Masato Kanda, le principal diplomate japonais chargé des questions monétaires, qui se trouve également à Washington, a déclaré que les autorités n'excluaient aucune option pour faire face aux mouvements excessifs du yen.

Interrogé sur la possibilité d'une intervention coordonnée pour freiner l'ascension du dollar par rapport à d'autres monnaies, y compris le yen, il n'a pas souhaité faire de commentaire.

"Au cours des derniers cycles d'intervention, les autorités américaines - en particulier Janet Yellen - ont publié des déclarations reconnaissant les motivations du Japon et apportant un soutien verbal", a déclaré Karl Schamotta, stratège en chef du marché chez Corpay.

"D'un point de vue stratégique, les interventions sur le marché des changes ont beaucoup plus de chances de réussir lorsqu'elles sont menées dans le cadre d'un effort international coordonné. Les mesures unilatérales sont utiles pour atténuer la volatilité, mais elles ne sont pas en mesure d'inverser la tendance à la baisse du yen, qui est due à l'écart de taux depuis longtemps", a déclaré M. Schamotta.

EFFET DURABLE IMPROBABLE

Ces dernières semaines, le Japon et la Corée du Sud ont vu leurs monnaies se déprécier par rapport au dollar, en grande partie à cause de la réduction des paris sur des réductions à court terme des taux d'intérêt élevés aux États-Unis.

Les avertissements verbaux des autorités japonaises n'ont pas empêché les opérateurs de faire baisser le yen à près de 155 pour un dollar, un niveau considéré comme la ligne de démarcation de Tokyo qui augmente le risque d'intervention.

Le gouverneur de la Banque de Corée, Rhee Chang-yong, a déclaré mercredi que les autorités disposaient des ressources et des outils nécessaires pour atténuer les mouvements volatils de la monnaie du pays, indiquant qu'il était prêt à intervenir sur le marché pour soutenir le won.

"Notre taux de change s'est un peu écarté de ce qui pouvait être justifié par les fondamentaux du marché", a déclaré M. Rhee lors d'un séminaire du FMI.

Les responsables financiers des principales économies du G20 ont convenu depuis longtemps qu'une volatilité excessive des taux de change et des mouvements désordonnés des devises n'étaient pas souhaitables.

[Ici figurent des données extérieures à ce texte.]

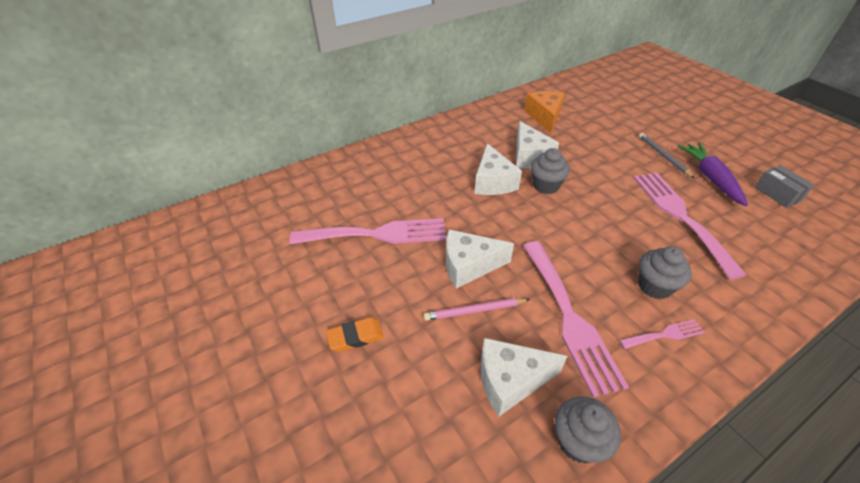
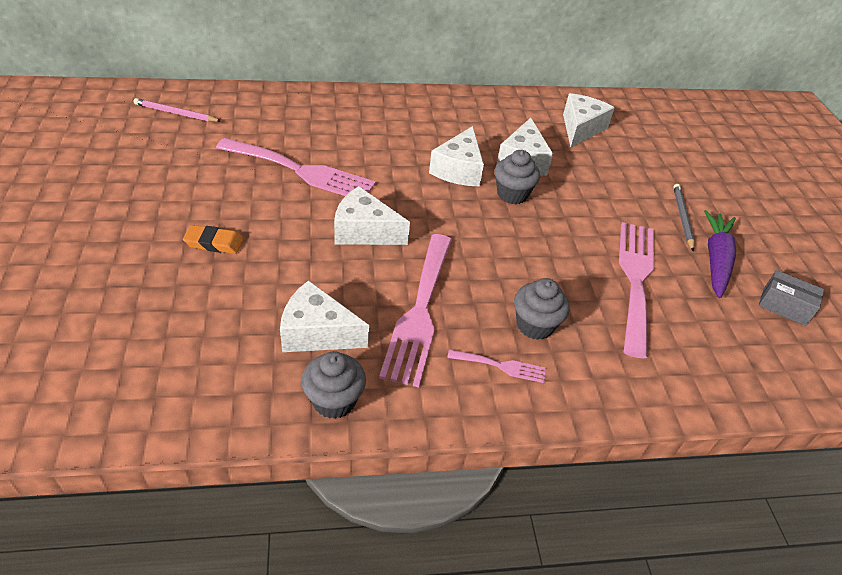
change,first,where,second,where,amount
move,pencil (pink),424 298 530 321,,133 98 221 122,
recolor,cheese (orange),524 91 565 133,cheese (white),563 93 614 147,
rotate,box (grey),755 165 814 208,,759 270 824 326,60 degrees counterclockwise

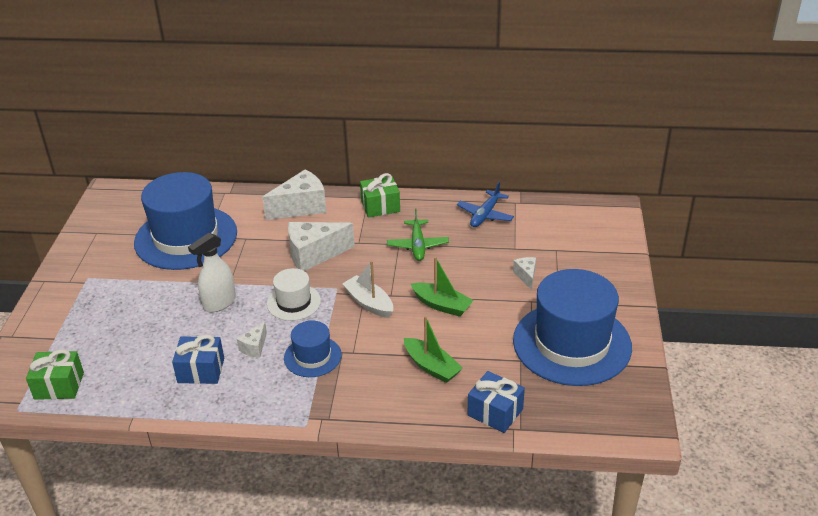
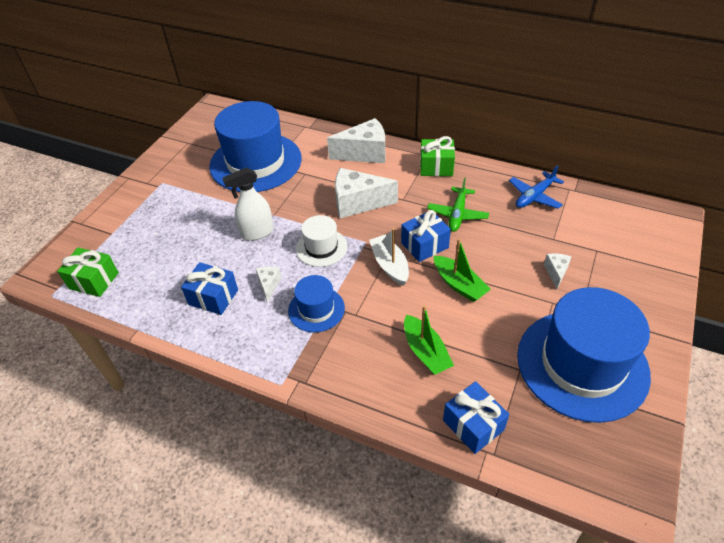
change,first,where,second,where,amount
rotate,cheese (white),237 321 267 358,,256 267 282 303,135 degrees clockwise
insert,,,gift (blue),401 210 451 262,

Tokyo a fait valoir que cet accord du G20 lui donne la liberté d'intervenir sur le marché des changes pour contrer les mouvements excessifs du yen.

Mais cette intervention pourrait être coûteuse et il n'est pas certain qu'elle puisse inverser la tendance actuelle à la hausse du dollar, qui s'explique par l'écart important entre les taux d'intérêt américains et les taux d'intérêt japonais, qui sont proches de zéro.

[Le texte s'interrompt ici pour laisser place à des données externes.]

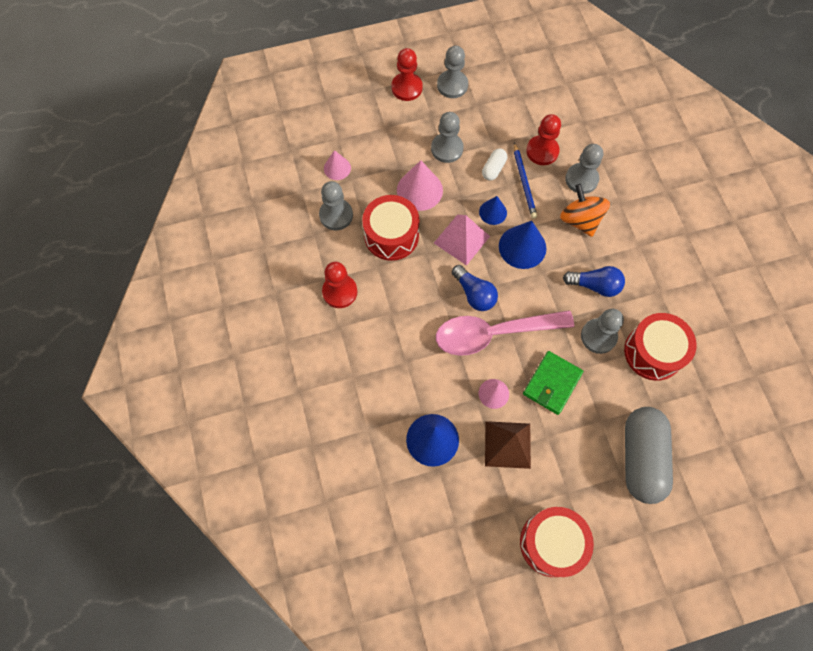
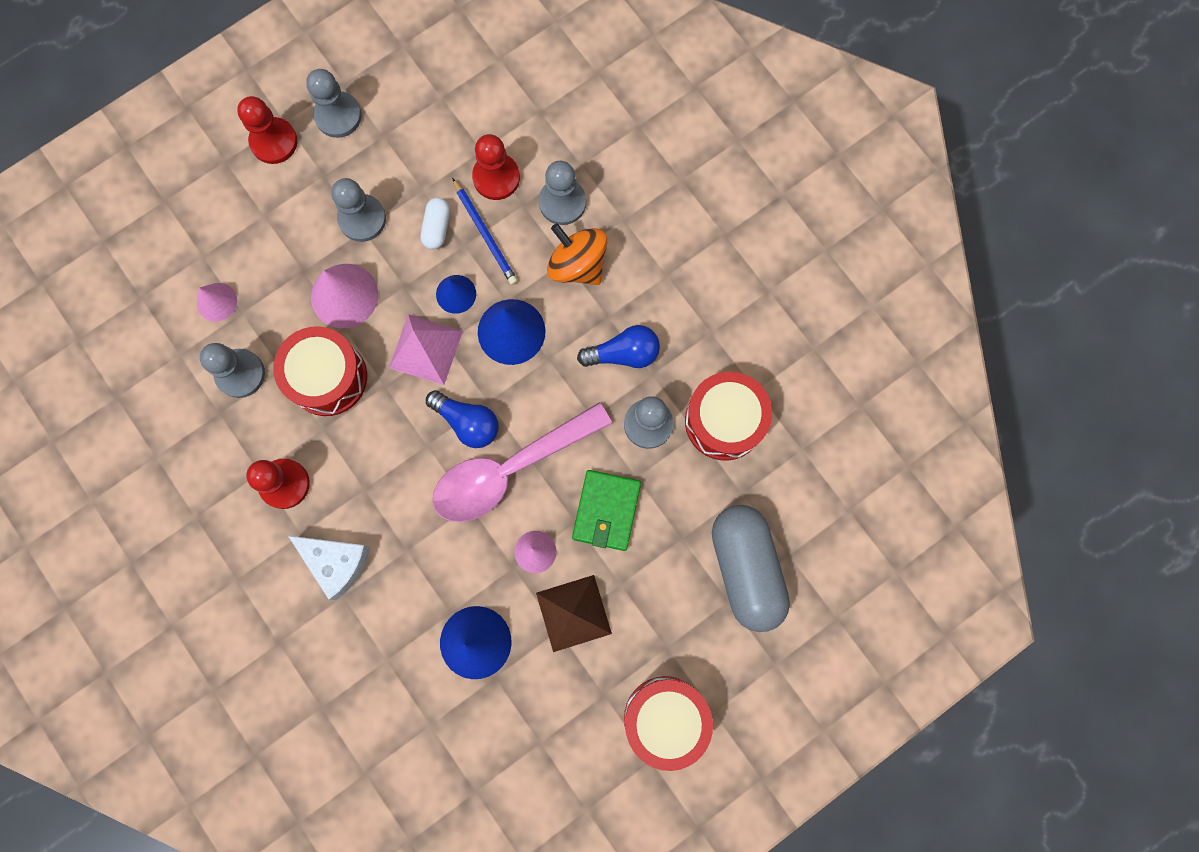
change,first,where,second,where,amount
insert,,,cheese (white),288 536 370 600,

"Je ne suis pas sûr que Tokyo interviendrait simplement parce que le dollar dépasse les 155 yens", a déclaré Masafumi Yamamoto, stratège en chef pour les opérations de change chez Mizuo Securities au Japon.

"Les autorités estiment probablement qu'une intervention en solo n'aura pas d'effet durable alors que la vigueur de l'économie américaine repousse la date d'une baisse des taux de la Fed et fait grimper le dollar", a-t-il ajouté.